Article écrit suite à la publication par Libération d’un article (07/11/2009) sur une collection de photos réalisées par les membres du parti nazi allemand pendant la seconde guerre mondiale.
Au premier abord, ces photos nous montrent des scènes de famille ordinaire : un couple qui s’embrasse, deux hommes en maillot de bain, des enfants qui jouent... Cependant, à bien les regarder, au-delà des insignes nazis ou des portraits d’Hitler, ces scènes ne sont pas si banales que cela. En effet, si l’on observe par exemple ce couple qui s’embrasse, on suppose au premier abord, amoureusement ou tendrement ; on remarque alors une distance qui pourrait marquer une absence de relation affective. En effet, cette distance nous semble bien au-delà de la distance qui sied au bourgeois de l’époque. Elle marque une mise à l’écart de l’autre autant opéré par l’homme que par la femme. Cet écart est renforcé par cette absence d’élan vers l’autre membre de ce couple, le seul lien apparent entre ces deux êtres est leur bouche collée (au sens propre) l’une contre l’autre. On n’y retrouve même pas l’élan de la sexualité. Cette distance fait de cette scène une scène de la comédie théâtrale de la bienséance sociale.
De même, ce couple de baigneurs apparaissant au premier abord comme un couple classique pour devenir au second regard un couple dont la femme a une attitude bien virile et soudain, on réalise que cette femme est un homme. Hommes qui eux, malgré la distance qui les sépare, et contrairement à l’autre image de ce triptyque construit par le maquettiste de Libération (07/11/2009), sont bien proches à travers cette distance.
Dans l’interprétation de ces deux images, ce triptyque est essentiel, en effet, encadrer cette pendaison réalisée dans l’indifférence générale par ces deux scènes d’« amour » ou encore mettre au centre de ces deux photos de couples cette scène de pendaison, c’est nous rappeler toute la violence de ce monde qui nous paraît bien paisible. Scène de pendaison regardée comme un spectacle de pantomime par les nazis. C’est aussi nous redire combien l’association de plusieurs images construits un discours et nous rappeler que, dans certains cas, il est impossible de publier une image seule.

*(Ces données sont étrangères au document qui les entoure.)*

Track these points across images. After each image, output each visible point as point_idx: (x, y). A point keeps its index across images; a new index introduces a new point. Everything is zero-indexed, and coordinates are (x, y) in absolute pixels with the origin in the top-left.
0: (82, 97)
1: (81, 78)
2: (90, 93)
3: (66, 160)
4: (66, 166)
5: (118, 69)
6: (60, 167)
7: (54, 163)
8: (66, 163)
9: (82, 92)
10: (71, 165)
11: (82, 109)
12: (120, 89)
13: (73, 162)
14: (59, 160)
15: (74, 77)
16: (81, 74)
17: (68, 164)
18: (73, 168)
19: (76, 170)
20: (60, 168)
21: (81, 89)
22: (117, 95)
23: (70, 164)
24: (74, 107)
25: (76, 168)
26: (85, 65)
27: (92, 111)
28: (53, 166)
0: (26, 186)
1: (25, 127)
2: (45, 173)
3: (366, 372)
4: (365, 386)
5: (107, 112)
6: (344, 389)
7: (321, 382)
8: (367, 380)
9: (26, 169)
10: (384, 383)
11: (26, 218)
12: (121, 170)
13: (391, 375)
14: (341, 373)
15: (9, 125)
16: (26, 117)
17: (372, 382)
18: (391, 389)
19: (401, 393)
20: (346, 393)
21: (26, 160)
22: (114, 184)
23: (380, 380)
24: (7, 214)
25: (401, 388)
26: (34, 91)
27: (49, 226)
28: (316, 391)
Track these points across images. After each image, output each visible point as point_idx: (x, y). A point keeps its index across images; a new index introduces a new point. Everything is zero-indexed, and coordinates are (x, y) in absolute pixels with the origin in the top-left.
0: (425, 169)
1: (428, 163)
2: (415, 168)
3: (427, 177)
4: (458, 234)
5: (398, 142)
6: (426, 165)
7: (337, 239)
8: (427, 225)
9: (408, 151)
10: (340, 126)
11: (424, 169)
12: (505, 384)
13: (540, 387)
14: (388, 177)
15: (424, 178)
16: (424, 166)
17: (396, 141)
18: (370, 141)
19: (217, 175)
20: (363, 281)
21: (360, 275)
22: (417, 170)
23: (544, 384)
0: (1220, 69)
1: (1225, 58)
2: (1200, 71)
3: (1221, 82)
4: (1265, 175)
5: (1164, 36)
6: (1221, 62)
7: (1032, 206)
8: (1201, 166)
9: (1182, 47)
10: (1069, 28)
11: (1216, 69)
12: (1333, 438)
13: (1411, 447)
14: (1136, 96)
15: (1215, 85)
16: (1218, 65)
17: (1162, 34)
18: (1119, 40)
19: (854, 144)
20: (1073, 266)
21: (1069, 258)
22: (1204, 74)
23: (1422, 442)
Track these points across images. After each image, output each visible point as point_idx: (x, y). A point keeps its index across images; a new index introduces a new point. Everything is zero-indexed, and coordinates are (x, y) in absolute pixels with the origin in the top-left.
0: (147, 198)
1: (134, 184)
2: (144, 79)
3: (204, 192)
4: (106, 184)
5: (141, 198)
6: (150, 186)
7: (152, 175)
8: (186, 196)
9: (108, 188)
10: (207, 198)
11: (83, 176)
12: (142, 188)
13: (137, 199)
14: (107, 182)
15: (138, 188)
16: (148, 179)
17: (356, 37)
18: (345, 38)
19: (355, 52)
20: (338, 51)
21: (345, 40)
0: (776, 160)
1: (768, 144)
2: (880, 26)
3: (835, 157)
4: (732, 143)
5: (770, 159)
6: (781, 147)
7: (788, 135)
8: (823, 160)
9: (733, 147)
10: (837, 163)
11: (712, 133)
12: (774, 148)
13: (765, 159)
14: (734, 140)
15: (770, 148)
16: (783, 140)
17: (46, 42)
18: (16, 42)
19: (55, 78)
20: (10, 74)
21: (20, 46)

Ainsi, il fallait impérativement extraire de ces albums de familles nazis une scène qui nous rappelle la barbarie de ces hommes.
La fausse douceur de ces deux photographies de couple nous renvoie d’ailleurs au « Ruban blanc », ce film qui affirme que la violence cachée dans une tendresse doucâtre finit toujours par se révéler et que cette violence cachée est la cause de cette montée en puissance du nazisme.
Ces photos des nazis en famille sont bien une démonstration, une preuve que la photo n’est pas le réel même si elle évoque le réel.